ZFIN ID: ZDB-PUB-191204-26
Paradoxical Changes Underscore Epigenetic Reprogramming During Adult Zebrafish Extraocular Muscle Regeneration
Tingle, C.F., Magnuson, B., Zhao, Y., Heisel, C.J., Kish, P.E., Kahana, A.
Date: 2019
Source: Investigative ophthalmology & visual science   60: 4991-4999 (Journal)
Registered Authors: Kahana, Alon, Kish, Phillip
Keywords: none
Microarrays: GEO:GSE137304
MeSH Terms:
  • Animals
  • Cellular Reprogramming/genetics*
  • Chromatin Immunoprecipitation
  • DNA/genetics*
  • Epigenesis, Genetic*
  • Histones/genetics
  • Models, Animal
  • Oculomotor Muscles/physiology*
  • Promoter Regions, Genetic
  • Regeneration/genetics*
  • Sequence Analysis, DNA
  • Zebrafish
PubMed: 31794598 Full text @ Invest. Ophthalmol. Vis. Sci.

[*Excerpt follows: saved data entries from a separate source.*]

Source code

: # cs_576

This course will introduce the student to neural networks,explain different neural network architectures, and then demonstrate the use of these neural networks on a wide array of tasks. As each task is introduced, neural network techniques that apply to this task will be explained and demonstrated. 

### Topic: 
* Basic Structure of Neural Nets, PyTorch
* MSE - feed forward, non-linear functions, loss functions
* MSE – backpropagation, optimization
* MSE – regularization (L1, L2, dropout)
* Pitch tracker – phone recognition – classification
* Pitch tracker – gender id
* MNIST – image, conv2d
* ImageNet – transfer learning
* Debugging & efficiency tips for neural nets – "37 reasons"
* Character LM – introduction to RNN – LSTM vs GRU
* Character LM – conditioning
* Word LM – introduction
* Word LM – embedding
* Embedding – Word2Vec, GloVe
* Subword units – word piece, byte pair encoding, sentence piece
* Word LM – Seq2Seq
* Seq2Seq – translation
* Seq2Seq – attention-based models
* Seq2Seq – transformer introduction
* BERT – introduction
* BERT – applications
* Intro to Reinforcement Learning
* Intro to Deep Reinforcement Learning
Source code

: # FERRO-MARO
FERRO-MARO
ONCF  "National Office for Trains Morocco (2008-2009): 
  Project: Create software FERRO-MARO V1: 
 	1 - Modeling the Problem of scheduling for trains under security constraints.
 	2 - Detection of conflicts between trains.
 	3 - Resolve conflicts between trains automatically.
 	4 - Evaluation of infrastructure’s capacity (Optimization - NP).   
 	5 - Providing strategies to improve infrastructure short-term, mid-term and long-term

Genomic reprogramming and cellular dedifferentiation are critical to the success of de novo tissue regeneration in lower vertebrates such as zebrafish and axolotl. In tissue regeneration following injury or disease, differentiated cells must retain lineage while assuming a progenitor-like identity in order to repopulate the damaged tissue. Understanding the epigenetic regulation of programmed cellular dedifferentiation provides unique insights into the biology of stem cells and cancer and may lead to novel approaches for treating human degenerative conditions.
Using a zebrafish in vivo model of adult muscle regeneration, we utilized chromatin immunoprecipitation followed by massively parallel DNA sequencing (ChIP-seq) to characterize early changes in epigenetic signals, focusing on three well-studied histone modifications-histone H3 trimethylated at lysine 4 (H3K4me3), and histone H3 trimethylated or acetylated at lysine 27 (H3K27me3 and H3K27Ac, respectively).
We discovered that zebrafish myocytes undergo a global, rapid, and transient program to drive genomic remodeling. The timing of these epigenetic changes suggests that genomic reprogramming itself represents a distinct sequence of events, with predetermined checkpoints, to generate cells capable of de novo regeneration. Importantly, we uncovered subsets of genes that maintain epigenetic marks paradoxical to changes in expression, underscoring the complexity of epigenetic reprogramming.
Within our model, histone modifications previously associated with gene expression act for the most part as expected, with exceptions suggesting that zebrafish chromatin maintains an easily editable state with a number of genes paradoxically marked for transcriptional activity despite downregulation.